Once the court had decided that the forfeiture clause would be governed by New York law, it made short work of the enforceability issue.  The "employee choice" doctrine of New York provides that "a restrictive covenant will be enforceable without regard to reasonableness" so long as the employee voluntarily left his or her employment or was terminated for cause.  Morris v. Schroder Capital Management Int'l, 859 N.E.2d 503, 507 (N.Y. 2006).  Consequently, the plaintiff's reasonableness challenges to factors such as lack of geography in the "detrimental activity" restriction were irrelevant.  New York precedent enforces agreements where the employee had a "choice of preserving his rights under the [incentive programs] by refraining from competition ... or risking forfeiture of such rights by exercising his right to compete... ." Lenel Sys. Int'l, Inc. v. Smith, 966 N.Y.S.2d 618, 621 (N.Y. App Div. 2013).  The plaintiff was making exactly this kind of choice. 

Action Items and Takeaways

  • Multi-state employers that have been reluctant to consider using a choice-of-law clause in a restrictive covenant agreement – particularly a forfeiture-oriented compensation program – should re-evaluate this option.  The court has signaled a much greater acceptance of arguments related to the need for uniformity via choice-of-law selection when employees are spread across multiple states.  And, the court applied a fairly loose test on the need for a connection between the state law chosen and the transaction at issue. 

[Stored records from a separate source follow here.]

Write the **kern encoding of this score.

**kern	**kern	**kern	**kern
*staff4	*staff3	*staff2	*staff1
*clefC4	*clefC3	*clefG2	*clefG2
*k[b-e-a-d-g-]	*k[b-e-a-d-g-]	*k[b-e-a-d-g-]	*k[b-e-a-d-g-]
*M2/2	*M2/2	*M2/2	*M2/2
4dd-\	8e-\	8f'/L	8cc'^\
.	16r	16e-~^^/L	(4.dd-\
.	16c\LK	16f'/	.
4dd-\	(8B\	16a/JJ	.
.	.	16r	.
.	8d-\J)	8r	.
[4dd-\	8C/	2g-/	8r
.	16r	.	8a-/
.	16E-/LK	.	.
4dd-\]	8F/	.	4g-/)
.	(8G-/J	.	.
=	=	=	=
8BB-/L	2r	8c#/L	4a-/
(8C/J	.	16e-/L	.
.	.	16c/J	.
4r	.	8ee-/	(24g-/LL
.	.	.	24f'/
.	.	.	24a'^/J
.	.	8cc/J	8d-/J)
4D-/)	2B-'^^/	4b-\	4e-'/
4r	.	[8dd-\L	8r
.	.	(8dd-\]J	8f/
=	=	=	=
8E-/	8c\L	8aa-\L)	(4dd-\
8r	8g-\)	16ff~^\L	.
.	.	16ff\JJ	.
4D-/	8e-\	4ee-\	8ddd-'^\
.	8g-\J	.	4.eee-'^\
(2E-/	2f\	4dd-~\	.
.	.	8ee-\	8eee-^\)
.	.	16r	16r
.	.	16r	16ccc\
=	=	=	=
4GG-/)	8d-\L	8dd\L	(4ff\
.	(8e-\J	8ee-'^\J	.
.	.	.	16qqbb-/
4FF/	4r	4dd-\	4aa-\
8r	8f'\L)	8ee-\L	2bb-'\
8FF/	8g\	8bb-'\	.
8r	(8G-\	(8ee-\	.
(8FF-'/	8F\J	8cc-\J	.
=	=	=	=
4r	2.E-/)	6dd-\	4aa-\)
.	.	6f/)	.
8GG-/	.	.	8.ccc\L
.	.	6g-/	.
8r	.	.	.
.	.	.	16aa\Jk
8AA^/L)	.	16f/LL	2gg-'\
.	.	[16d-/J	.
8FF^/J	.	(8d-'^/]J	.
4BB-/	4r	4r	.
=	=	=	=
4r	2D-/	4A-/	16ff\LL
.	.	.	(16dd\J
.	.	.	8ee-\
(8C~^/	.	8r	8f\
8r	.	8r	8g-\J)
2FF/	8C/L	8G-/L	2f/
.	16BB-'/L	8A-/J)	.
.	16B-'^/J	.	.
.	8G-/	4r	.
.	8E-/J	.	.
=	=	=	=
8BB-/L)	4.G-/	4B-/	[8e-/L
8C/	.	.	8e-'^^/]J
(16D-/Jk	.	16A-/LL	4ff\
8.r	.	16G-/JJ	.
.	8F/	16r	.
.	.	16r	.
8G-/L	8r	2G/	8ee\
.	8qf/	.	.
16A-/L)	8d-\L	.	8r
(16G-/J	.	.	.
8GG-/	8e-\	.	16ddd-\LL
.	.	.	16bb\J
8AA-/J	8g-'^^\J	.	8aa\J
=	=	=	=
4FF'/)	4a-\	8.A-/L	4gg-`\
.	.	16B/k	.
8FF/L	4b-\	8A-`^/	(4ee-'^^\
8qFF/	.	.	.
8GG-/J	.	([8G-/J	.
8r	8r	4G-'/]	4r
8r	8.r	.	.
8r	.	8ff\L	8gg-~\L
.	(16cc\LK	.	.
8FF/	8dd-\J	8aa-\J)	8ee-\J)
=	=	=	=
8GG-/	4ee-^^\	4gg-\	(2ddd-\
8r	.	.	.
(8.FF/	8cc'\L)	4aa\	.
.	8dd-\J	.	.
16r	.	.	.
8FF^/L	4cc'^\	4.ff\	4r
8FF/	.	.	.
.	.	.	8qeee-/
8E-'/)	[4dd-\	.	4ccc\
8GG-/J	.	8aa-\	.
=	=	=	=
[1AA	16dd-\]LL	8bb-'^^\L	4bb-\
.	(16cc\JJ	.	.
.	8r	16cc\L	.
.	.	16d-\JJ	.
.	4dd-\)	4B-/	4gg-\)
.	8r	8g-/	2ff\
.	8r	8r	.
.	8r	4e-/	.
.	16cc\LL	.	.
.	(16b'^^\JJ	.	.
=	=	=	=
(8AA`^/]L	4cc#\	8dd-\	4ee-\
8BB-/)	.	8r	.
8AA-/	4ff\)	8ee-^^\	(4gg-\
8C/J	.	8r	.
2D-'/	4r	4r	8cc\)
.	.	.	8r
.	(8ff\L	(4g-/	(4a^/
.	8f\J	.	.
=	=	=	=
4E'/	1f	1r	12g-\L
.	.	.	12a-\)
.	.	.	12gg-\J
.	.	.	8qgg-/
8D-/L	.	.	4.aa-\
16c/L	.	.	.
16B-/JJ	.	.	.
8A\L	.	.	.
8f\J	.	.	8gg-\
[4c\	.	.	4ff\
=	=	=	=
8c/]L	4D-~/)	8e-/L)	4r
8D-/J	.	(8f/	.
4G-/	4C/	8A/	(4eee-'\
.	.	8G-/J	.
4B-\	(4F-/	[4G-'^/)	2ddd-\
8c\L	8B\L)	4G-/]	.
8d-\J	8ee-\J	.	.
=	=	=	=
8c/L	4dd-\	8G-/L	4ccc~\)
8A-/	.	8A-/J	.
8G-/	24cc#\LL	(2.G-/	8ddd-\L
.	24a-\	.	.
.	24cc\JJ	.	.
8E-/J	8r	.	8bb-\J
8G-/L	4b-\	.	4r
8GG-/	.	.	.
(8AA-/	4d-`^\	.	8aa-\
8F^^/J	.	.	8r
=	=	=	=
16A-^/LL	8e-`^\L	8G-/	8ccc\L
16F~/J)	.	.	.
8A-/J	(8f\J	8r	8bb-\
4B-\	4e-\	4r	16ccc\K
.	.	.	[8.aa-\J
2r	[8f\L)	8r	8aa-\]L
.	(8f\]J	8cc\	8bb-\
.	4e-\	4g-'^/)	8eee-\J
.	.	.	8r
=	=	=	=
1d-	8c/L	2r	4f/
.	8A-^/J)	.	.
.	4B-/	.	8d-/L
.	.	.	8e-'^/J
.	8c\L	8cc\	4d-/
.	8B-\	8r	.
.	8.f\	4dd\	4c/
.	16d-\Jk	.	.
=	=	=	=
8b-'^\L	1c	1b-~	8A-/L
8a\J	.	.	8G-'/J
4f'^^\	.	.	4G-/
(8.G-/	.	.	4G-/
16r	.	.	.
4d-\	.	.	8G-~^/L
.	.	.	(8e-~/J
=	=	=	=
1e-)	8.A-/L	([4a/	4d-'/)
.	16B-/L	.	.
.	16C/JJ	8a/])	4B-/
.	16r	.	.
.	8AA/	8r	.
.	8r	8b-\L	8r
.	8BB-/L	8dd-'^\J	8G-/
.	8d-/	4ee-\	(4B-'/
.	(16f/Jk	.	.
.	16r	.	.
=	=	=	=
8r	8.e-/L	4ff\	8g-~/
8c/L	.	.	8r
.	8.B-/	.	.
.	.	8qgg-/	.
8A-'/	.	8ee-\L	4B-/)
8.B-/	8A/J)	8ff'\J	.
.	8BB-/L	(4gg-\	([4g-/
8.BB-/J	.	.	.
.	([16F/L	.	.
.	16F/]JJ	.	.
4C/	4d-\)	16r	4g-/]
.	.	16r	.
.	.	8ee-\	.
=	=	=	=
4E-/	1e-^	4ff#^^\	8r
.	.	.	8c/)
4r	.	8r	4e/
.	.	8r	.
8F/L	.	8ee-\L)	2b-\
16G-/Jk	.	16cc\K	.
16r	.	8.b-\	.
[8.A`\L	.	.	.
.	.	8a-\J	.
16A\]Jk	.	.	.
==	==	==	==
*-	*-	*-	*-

  • Employers that rely solely upon either an ordinary noncompete contract in an employment agreement or a restrictive covenant in a deferred compensation plan should look at the possibility of using both and distinguishing between the remedies available under each.  And employers that already use both should examine the advantage of having distinctly different remedies under each.  The Texas Supreme Court appears to recognize a distinction between a forfeiture-only remedy (in the compensation plan) and one that provides for injunctive relief that would prohibit the employee from competing (usually in an employment agreement).  If both remedies are contained in the same contract, the distinction may not be as useful.  
  • Employers that do not want to put a noncompete in place but would still like to create a disincentive to disloyalty by departing employees will want to consider the advantages and disadvantages of the type of forfeiture clause enforced in ExxonMobil v. Drennan.  The advantages are that it can be worded more broadly, can be enforced via another state's law if such is available, and may not be viewed with as much hostility under Texas law.  And, it can be enforced through a plan administrator's decision without having to go to court.  The disadvantages are that it acts only as a financial deterrent.  It does not prevent the employee from going to a competitor.  It creates only a financial price for doing so.  And, the competitor may cover the employee's loss which would negate the disincentive.    
  • Finally, employers should not assume forfeiture clauses are now automatically enforceable in Texas.  The Texas Supreme Court's decision did not decide whether a broadly worded noncompete-triggered forfeiture clause is enforceable or unenforceable under Texas law.  The court was clear about reserving this question for another day.  Consequently, a level of uncertainty remains in place for these clauses when Texas law is the controlling law.